Q. When I was 17, I met a student teacher while at college and he changed my life. He was the first boy to walk me home, a mile from town, and then walk five miles back to his house. He was always happy and good company. We quickly became very close and got on so well. He told me he was 23 which shocked me but he said although it seemed a big difference then, that when I was 20 and he was 26, it would be fine. He was really loving and affectionate and we were very happy together. Then he went away for six weeks in the summer and asked me if I would write to him. We exchanged loving letters, but then they stopped just before he was due to come back. When he returned I contacted him to see if we could meet at the college dance and he said his parents were visiting which I knew was just an excuse. I saw him many times afterwards as he sang in a band, but although he was never with anyone he had obviously met someone else. He was friendly but the feeling had gone. I am now 74, happily married and have three grown-up children yet I still think about this man. He would be 80 now and I long to know if he is still alive and what happened to him. Why can’t I get him out of my mind? I met him in 1963 and last saw him in 1965, yet I still cannot forget him. What is wrong with me and why do I still think of him after all this time?

———

=== Requirement 1 ===
Could you write out the letter about the college romance from 1963 in full, word for word?

Stored entries
———

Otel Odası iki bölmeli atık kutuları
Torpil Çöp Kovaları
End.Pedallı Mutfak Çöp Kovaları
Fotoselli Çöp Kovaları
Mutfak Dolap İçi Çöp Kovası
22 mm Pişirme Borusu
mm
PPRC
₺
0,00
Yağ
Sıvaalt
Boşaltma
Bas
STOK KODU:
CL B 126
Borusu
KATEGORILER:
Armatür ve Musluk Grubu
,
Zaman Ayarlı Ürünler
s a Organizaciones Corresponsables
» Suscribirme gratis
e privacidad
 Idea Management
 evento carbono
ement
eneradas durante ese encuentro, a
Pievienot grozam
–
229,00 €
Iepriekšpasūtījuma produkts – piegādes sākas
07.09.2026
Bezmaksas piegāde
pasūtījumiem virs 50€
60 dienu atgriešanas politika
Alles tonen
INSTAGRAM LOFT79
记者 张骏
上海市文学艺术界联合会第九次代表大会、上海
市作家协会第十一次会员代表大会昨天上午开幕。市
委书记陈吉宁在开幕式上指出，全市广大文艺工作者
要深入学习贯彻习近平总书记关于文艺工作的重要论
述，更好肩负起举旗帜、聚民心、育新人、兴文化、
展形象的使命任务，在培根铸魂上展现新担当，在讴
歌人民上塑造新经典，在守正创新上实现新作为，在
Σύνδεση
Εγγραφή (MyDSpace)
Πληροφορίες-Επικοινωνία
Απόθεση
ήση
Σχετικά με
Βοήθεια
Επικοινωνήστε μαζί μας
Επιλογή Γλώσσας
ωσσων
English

———

=== Requirement 2 ===
Can you edit the stored entries from their first line through the line containing "s a Organizaciones Corresponsables", both included, so that "Borusu" is replaced with "Hortumu" and nothing else changes? Give back only those lines.

=== Task output 1 ===
Q. When I was 17, I met a student teacher while at college and he changed my life. He was the first boy to walk me home, a mile from town, and then walk five miles back to his house. He was always happy and good company. We quickly became very close and got on so well. He told me he was 23 which shocked me but he said although it seemed a big difference then, that when I was 20 and he was 26, it would be fine. He was really loving and affectionate and we were very happy together. Then he went away for six weeks in the summer and asked me if I would write to him. We exchanged loving letters, but then they stopped just before he was due to come back. When he returned I contacted him to see if we could meet at the college dance and he said his parents were visiting which I knew was just an excuse. I saw him many times afterwards as he sang in a band, but although he was never with anyone he had obviously met someone else. He was friendly but the feeling had gone. I am now 74, happily married and have three grown-up children yet I still think about this man. He would be 80 now and I long to know if he is still alive and what happened to him. Why can’t I get him out of my mind? I met him in 1963 and last saw him in 1965, yet I still cannot forget him. What is wrong with me and why do I still think of him after all this time?

=== Task output 2 ===
Otel Odası iki bölmeli atık kutuları
Torpil Çöp Kovaları
End.Pedallı Mutfak Çöp Kovaları
Fotoselli Çöp Kovaları
Mutfak Dolap İçi Çöp Kovası
22 mm Pişirme Hortumu
mm
PPRC
₺
0,00
Yağ
Sıvaalt
Boşaltma
Bas
STOK KODU:
CL B 126
Hortumu
KATEGORILER:
Armatür ve Musluk Grubu
,
Zaman Ayarlı Ürünler
s a Organizaciones Corresponsables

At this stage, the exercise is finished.